[Content revision data]
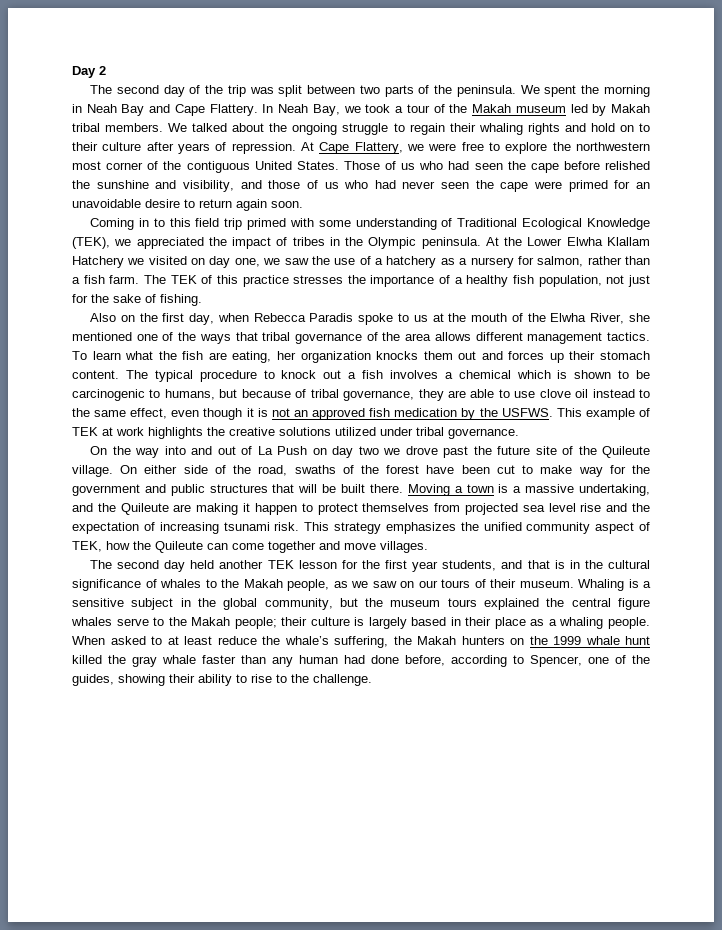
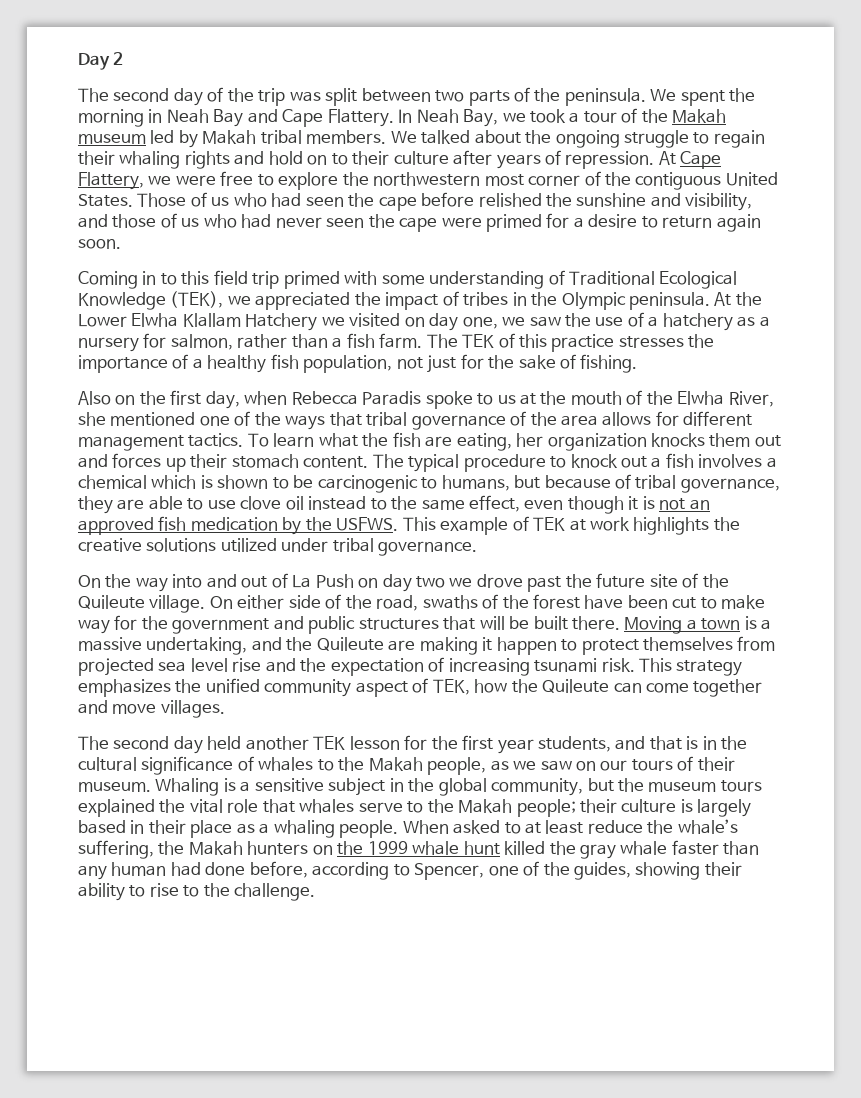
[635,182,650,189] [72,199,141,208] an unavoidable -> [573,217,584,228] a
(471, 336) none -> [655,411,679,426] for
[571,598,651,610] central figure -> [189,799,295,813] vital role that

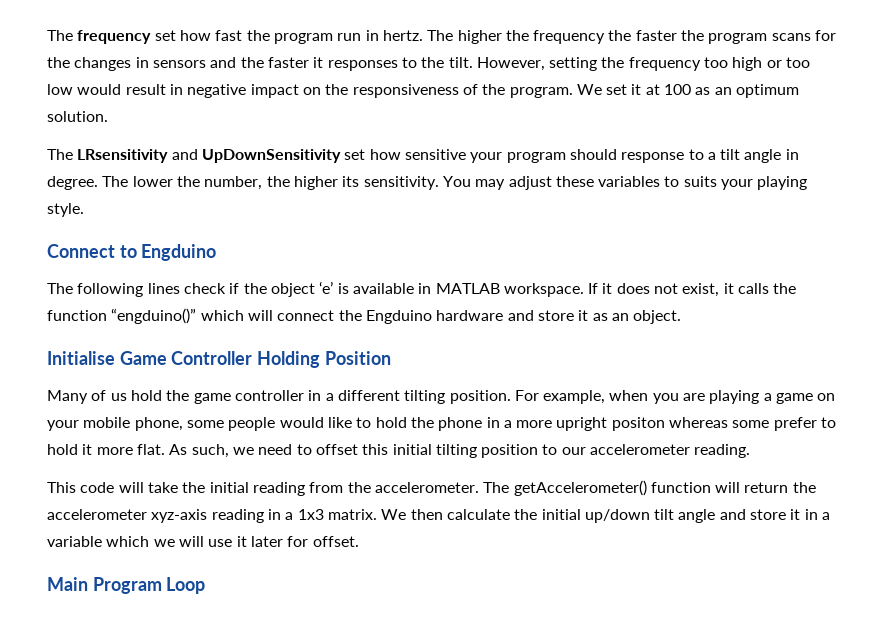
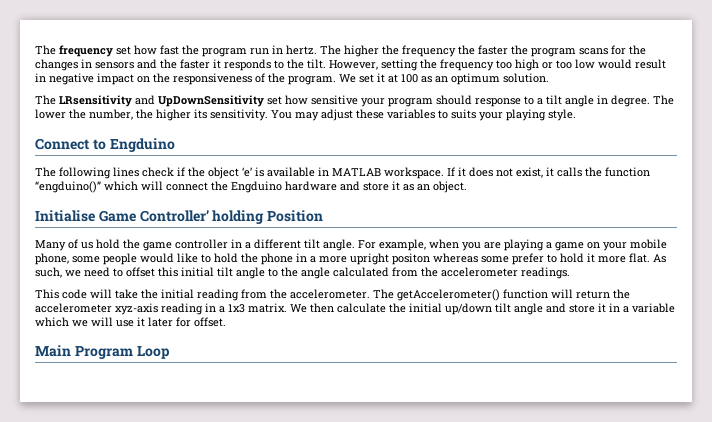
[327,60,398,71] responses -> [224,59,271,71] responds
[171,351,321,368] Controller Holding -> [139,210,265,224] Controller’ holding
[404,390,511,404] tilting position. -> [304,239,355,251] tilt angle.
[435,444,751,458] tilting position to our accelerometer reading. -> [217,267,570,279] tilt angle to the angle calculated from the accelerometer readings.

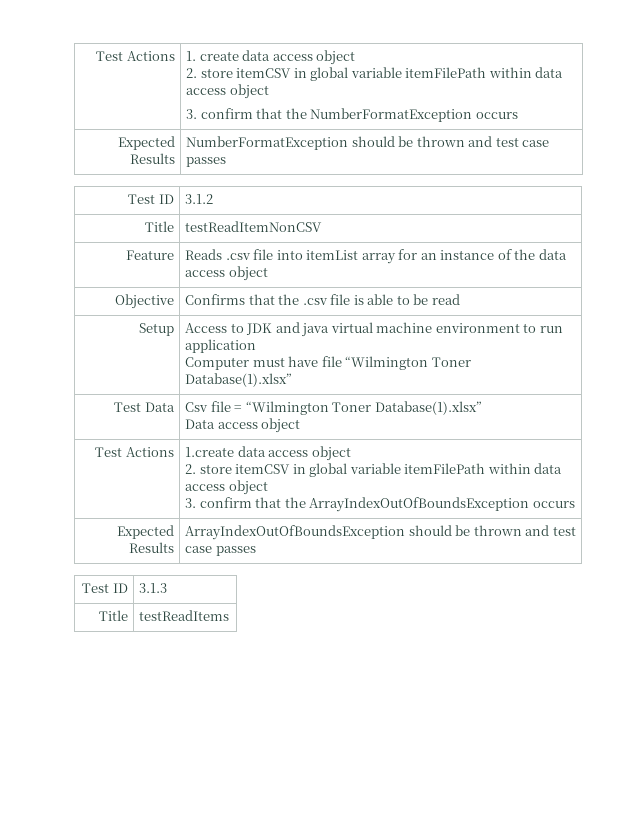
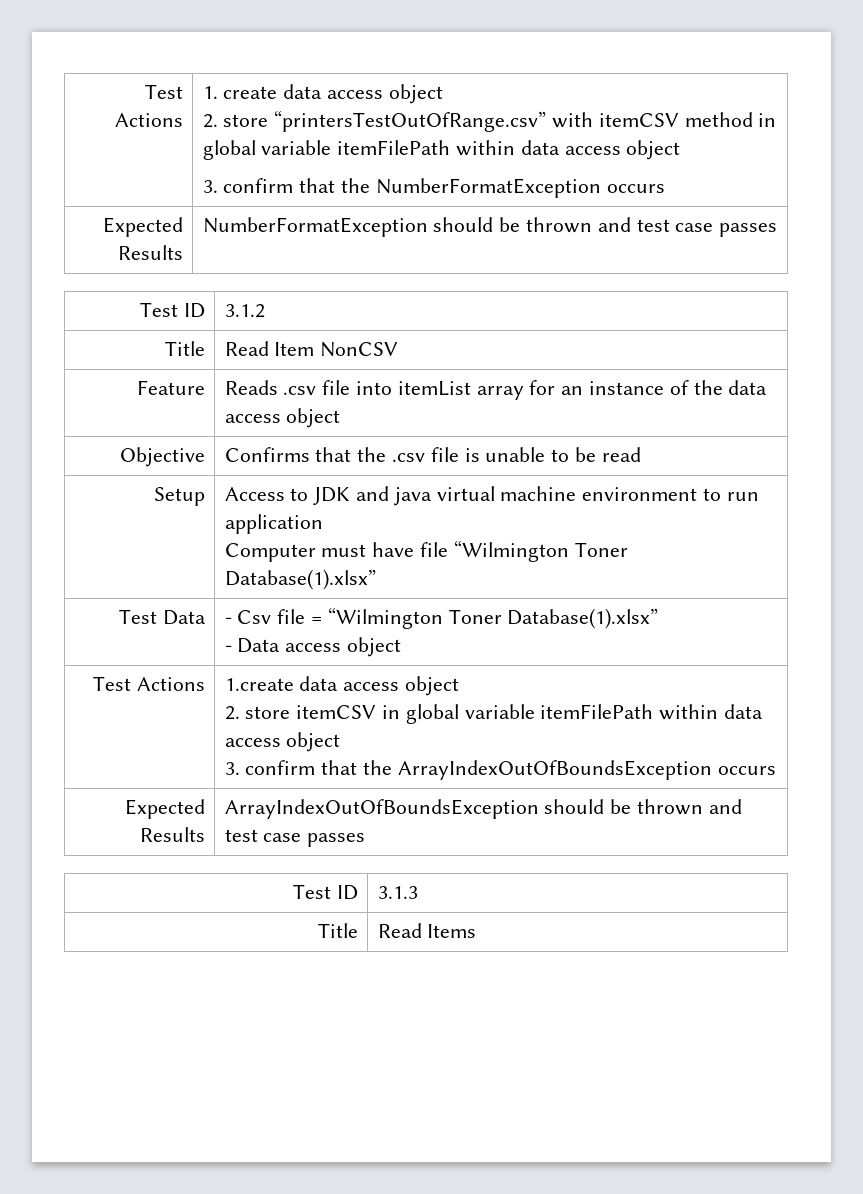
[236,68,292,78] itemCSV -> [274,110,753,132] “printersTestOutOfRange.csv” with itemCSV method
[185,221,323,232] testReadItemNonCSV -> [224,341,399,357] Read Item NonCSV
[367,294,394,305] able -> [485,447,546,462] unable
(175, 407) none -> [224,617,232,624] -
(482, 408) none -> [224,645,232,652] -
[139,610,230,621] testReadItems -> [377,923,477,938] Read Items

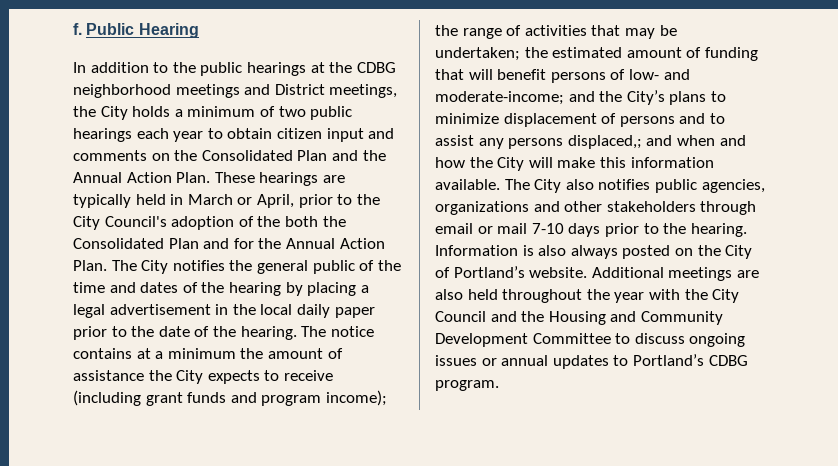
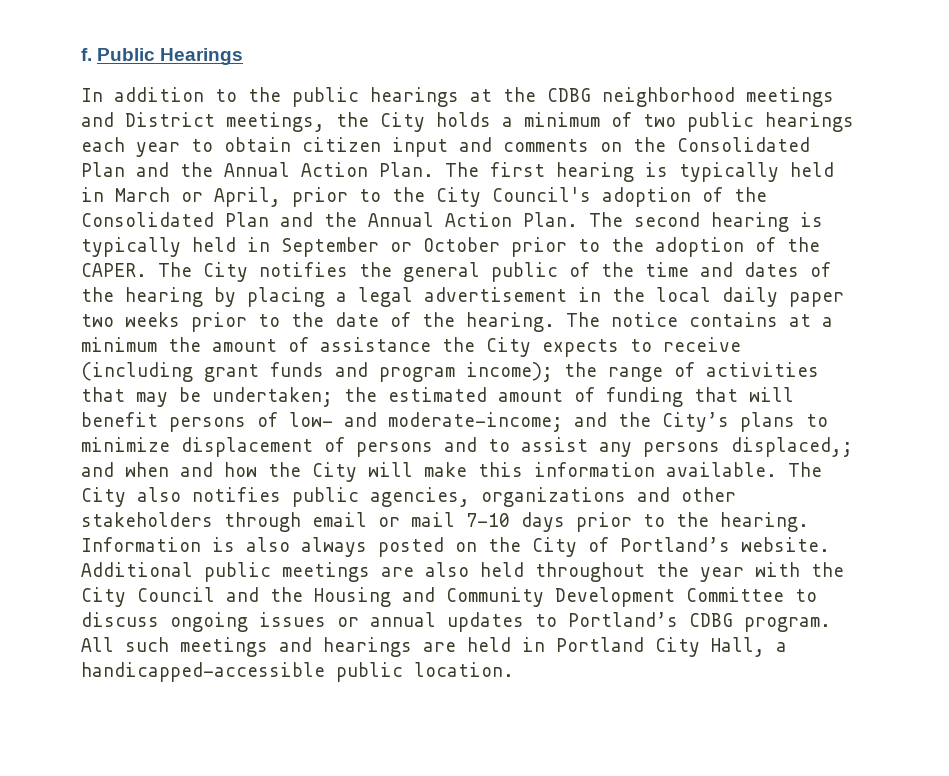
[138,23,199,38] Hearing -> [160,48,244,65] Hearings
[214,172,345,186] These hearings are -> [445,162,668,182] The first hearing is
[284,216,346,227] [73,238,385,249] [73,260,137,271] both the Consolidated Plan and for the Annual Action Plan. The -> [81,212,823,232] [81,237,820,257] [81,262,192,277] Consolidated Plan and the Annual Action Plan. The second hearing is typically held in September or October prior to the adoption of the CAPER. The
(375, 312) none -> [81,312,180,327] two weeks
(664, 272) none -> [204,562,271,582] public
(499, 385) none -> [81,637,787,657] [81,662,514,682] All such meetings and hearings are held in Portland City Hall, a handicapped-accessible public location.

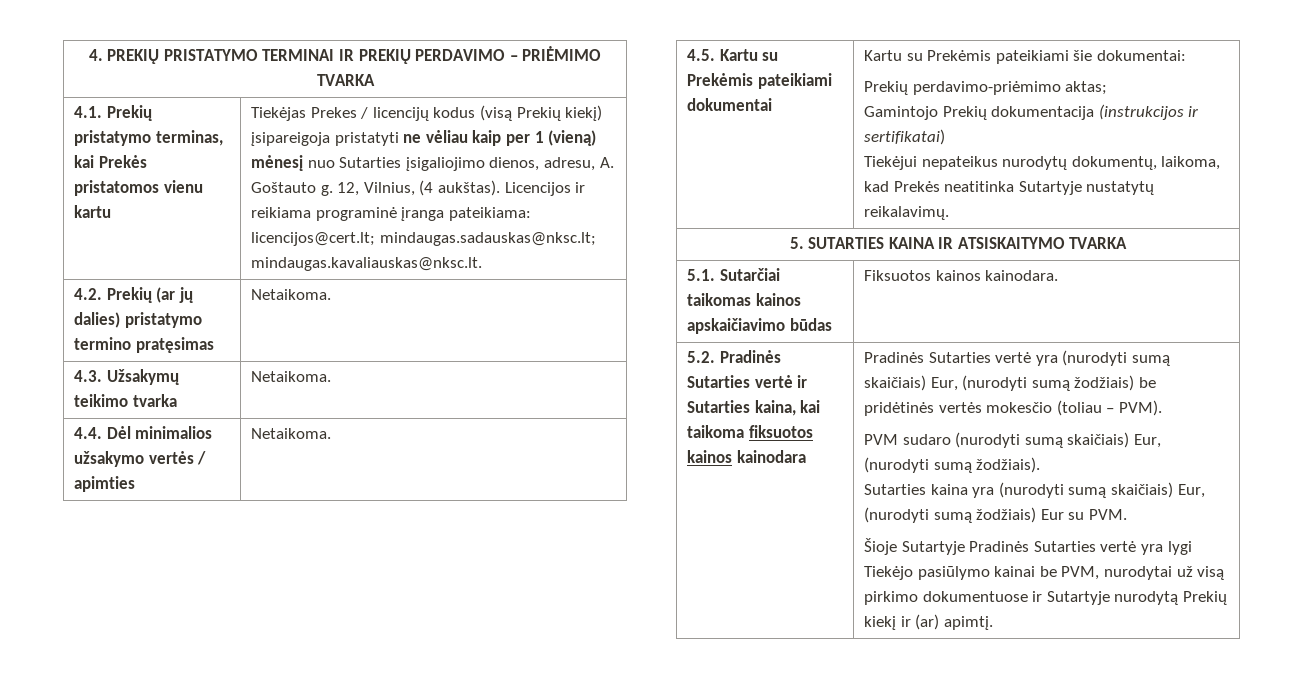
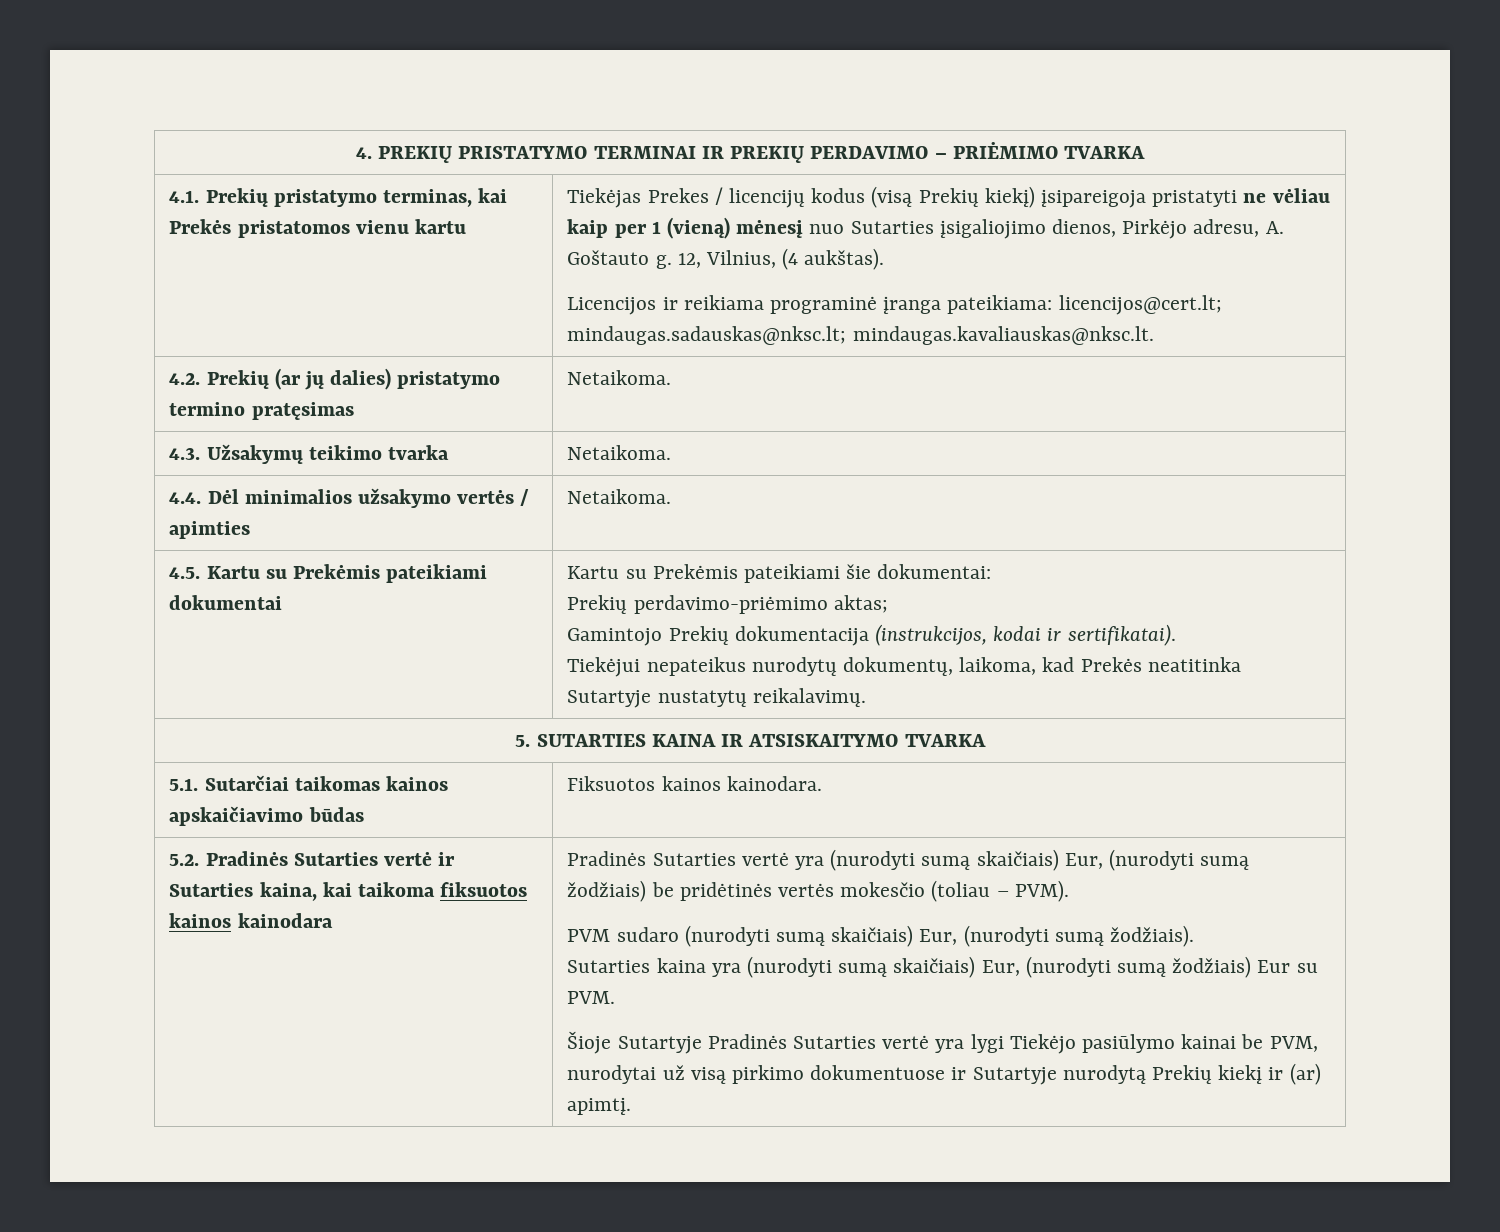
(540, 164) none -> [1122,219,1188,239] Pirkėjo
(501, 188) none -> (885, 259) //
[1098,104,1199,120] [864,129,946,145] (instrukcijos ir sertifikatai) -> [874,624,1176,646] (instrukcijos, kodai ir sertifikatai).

* **EXERCISE BRIEF**:
Your answer must be the lines from the one containing "[236,68,292,78] itemCSV ->" through the final line of the entries, duplicated exactly, with both ends kept and all pictures left out.

* **SOLUTION TO THE PROBLEM**:
[236,68,292,78] itemCSV -> [274,110,753,132] “printersTestOutOfRange.csv” with itemCSV method
[185,221,323,232] testReadItemNonCSV -> [224,341,399,357] Read Item NonCSV
[367,294,394,305] able -> [485,447,546,462] unable
(175, 407) none -> [224,617,232,624] -
(482, 408) none -> [224,645,232,652] -
[139,610,230,621] testReadItems -> [377,923,477,938] Read Items

[138,23,199,38] Hearing -> [160,48,244,65] Hearings
[214,172,345,186] These hearings are -> [445,162,668,182] The first hearing is
[284,216,346,227] [73,238,385,249] [73,260,137,271] both the Consolidated Plan and for the Annual Action Plan. The -> [81,212,823,232] [81,237,820,257] [81,262,192,277] Consolidated Plan and the Annual Action Plan. The second hearing is typically held in September or October prior to the adoption of the CAPER. The
(375, 312) none -> [81,312,180,327] two weeks
(664, 272) none -> [204,562,271,582] public
(499, 385) none -> [81,637,787,657] [81,662,514,682] All such meetings and hearings are held in Portland City Hall, a handicapped-accessible public location.

(540, 164) none -> [1122,219,1188,239] Pirkėjo
(501, 188) none -> (885, 259) //
[1098,104,1199,120] [864,129,946,145] (instrukcijos ir sertifikatai) -> [874,624,1176,646] (instrukcijos, kodai ir sertifikatai).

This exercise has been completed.